> [Directions]:
How many lines of the material below contain the string "програму"? Answer with the number and nothing else.

********************

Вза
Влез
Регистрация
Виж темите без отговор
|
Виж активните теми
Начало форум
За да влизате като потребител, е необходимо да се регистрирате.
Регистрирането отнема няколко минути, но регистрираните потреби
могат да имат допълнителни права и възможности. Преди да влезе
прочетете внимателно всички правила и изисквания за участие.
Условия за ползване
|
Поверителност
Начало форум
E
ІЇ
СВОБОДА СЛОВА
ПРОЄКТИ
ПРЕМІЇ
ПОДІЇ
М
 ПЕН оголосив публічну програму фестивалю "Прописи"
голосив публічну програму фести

********************

> [Response for this exercise]:
2